> _Assignment_:
Retype the records exactly, including every line.

Extracted data entries:
★ ★ ★ ★ ★
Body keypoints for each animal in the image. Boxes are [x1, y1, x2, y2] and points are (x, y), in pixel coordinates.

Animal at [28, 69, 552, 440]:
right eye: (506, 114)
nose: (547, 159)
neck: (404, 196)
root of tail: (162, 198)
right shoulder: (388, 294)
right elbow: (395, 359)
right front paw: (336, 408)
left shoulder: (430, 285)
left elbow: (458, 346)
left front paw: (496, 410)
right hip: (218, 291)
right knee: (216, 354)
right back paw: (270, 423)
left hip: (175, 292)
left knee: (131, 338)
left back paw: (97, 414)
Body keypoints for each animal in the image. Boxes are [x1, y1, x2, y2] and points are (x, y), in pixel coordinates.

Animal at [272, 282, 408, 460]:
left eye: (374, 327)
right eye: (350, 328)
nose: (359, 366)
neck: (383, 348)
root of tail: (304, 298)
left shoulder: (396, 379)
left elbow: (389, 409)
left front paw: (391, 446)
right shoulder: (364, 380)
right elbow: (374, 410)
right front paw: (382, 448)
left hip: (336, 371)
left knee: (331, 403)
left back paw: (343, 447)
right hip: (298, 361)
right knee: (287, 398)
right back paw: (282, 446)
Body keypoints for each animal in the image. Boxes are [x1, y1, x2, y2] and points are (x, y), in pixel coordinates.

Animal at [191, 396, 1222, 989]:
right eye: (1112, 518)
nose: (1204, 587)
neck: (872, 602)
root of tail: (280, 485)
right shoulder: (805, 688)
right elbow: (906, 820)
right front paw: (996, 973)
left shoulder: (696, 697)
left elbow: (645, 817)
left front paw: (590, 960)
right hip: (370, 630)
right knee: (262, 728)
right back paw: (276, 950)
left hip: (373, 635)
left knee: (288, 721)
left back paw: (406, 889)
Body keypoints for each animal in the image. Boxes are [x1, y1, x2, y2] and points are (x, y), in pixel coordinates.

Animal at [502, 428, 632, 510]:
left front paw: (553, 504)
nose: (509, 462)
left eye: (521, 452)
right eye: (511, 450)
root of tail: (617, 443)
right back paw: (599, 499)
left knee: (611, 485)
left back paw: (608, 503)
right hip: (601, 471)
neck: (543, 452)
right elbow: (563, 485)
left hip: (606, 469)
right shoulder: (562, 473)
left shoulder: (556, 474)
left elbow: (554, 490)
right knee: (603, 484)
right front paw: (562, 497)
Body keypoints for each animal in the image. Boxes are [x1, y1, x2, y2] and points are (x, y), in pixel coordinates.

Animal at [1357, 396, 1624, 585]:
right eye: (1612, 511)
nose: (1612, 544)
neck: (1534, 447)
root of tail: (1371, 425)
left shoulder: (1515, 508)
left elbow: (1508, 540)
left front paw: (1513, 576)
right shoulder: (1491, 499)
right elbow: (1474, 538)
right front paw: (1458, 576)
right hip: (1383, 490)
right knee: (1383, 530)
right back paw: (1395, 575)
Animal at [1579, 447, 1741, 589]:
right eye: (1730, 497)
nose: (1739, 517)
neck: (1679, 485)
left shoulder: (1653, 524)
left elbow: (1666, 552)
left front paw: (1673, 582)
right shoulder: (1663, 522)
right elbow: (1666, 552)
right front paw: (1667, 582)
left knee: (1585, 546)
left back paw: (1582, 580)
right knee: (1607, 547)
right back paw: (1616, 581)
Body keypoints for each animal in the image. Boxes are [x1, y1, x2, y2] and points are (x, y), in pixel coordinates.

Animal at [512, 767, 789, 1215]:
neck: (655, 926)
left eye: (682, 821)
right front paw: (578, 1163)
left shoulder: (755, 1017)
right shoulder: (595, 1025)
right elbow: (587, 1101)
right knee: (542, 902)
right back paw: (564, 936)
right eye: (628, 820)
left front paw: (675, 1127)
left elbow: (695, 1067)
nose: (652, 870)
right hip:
★ ★ ★ ★ ★
> _The completed task_:
Body keypoints for each animal in the image. Boxes are [x1, y1, x2, y2] and points are (x, y), in pixel coordinates.

Animal at [28, 69, 552, 440]:
right eye: (506, 114)
nose: (547, 159)
neck: (404, 196)
root of tail: (162, 198)
right shoulder: (388, 294)
right elbow: (395, 359)
right front paw: (336, 408)
left shoulder: (430, 285)
left elbow: (458, 346)
left front paw: (496, 410)
right hip: (218, 291)
right knee: (216, 354)
right back paw: (270, 423)
left hip: (175, 292)
left knee: (131, 338)
left back paw: (97, 414)
Body keypoints for each animal in the image. Boxes are [x1, y1, x2, y2] and points are (x, y), in pixel coordinates.

Animal at [272, 282, 408, 460]:
left eye: (374, 327)
right eye: (350, 328)
nose: (359, 366)
neck: (383, 348)
root of tail: (304, 298)
left shoulder: (396, 379)
left elbow: (389, 409)
left front paw: (391, 446)
right shoulder: (364, 380)
right elbow: (374, 410)
right front paw: (382, 448)
left hip: (336, 371)
left knee: (331, 403)
left back paw: (343, 447)
right hip: (298, 361)
right knee: (287, 398)
right back paw: (282, 446)
Body keypoints for each animal in the image. Boxes are [x1, y1, x2, y2] and points are (x, y), in pixel coordinates.

Animal at [191, 396, 1222, 989]:
right eye: (1112, 518)
nose: (1204, 587)
neck: (872, 602)
root of tail: (280, 485)
right shoulder: (805, 688)
right elbow: (906, 820)
right front paw: (996, 973)
left shoulder: (696, 697)
left elbow: (645, 817)
left front paw: (590, 960)
right hip: (370, 630)
right knee: (262, 728)
right back paw: (276, 950)
left hip: (373, 635)
left knee: (288, 721)
left back paw: (406, 889)
Body keypoints for each animal in the image. Boxes are [x1, y1, x2, y2] and points are (x, y), in pixel coordinates.

Animal at [502, 428, 632, 510]:
left front paw: (553, 504)
nose: (509, 462)
left eye: (521, 452)
right eye: (511, 450)
root of tail: (617, 443)
right back paw: (599, 499)
left knee: (611, 485)
left back paw: (608, 503)
right hip: (601, 471)
neck: (543, 452)
right elbow: (563, 485)
left hip: (606, 469)
right shoulder: (562, 473)
left shoulder: (556, 474)
left elbow: (554, 490)
right knee: (603, 484)
right front paw: (562, 497)
Body keypoints for each animal in the image. Boxes are [x1, y1, x2, y2] and points are (x, y), in pixel coordinates.

Animal at [1357, 396, 1624, 585]:
right eye: (1612, 511)
nose: (1612, 544)
neck: (1534, 447)
root of tail: (1371, 425)
left shoulder: (1515, 508)
left elbow: (1508, 540)
left front paw: (1513, 576)
right shoulder: (1491, 499)
right elbow: (1474, 538)
right front paw: (1458, 576)
right hip: (1383, 490)
right knee: (1383, 530)
right back paw: (1395, 575)
Animal at [1579, 447, 1741, 589]:
right eye: (1730, 497)
nose: (1739, 517)
neck: (1679, 485)
left shoulder: (1653, 524)
left elbow: (1666, 552)
left front paw: (1673, 582)
right shoulder: (1663, 522)
right elbow: (1666, 552)
right front paw: (1667, 582)
left knee: (1585, 546)
left back paw: (1582, 580)
right knee: (1607, 547)
right back paw: (1616, 581)
Body keypoints for each animal in the image. Boxes are [x1, y1, x2, y2] and points are (x, y), in pixel coordinates.

Animal at [512, 767, 789, 1215]:
neck: (655, 926)
left eye: (682, 821)
right front paw: (578, 1163)
left shoulder: (755, 1017)
right shoulder: (595, 1025)
right elbow: (587, 1101)
right knee: (542, 902)
right back paw: (564, 936)
right eye: (628, 820)
left front paw: (675, 1127)
left elbow: (695, 1067)
nose: (652, 870)
right hip:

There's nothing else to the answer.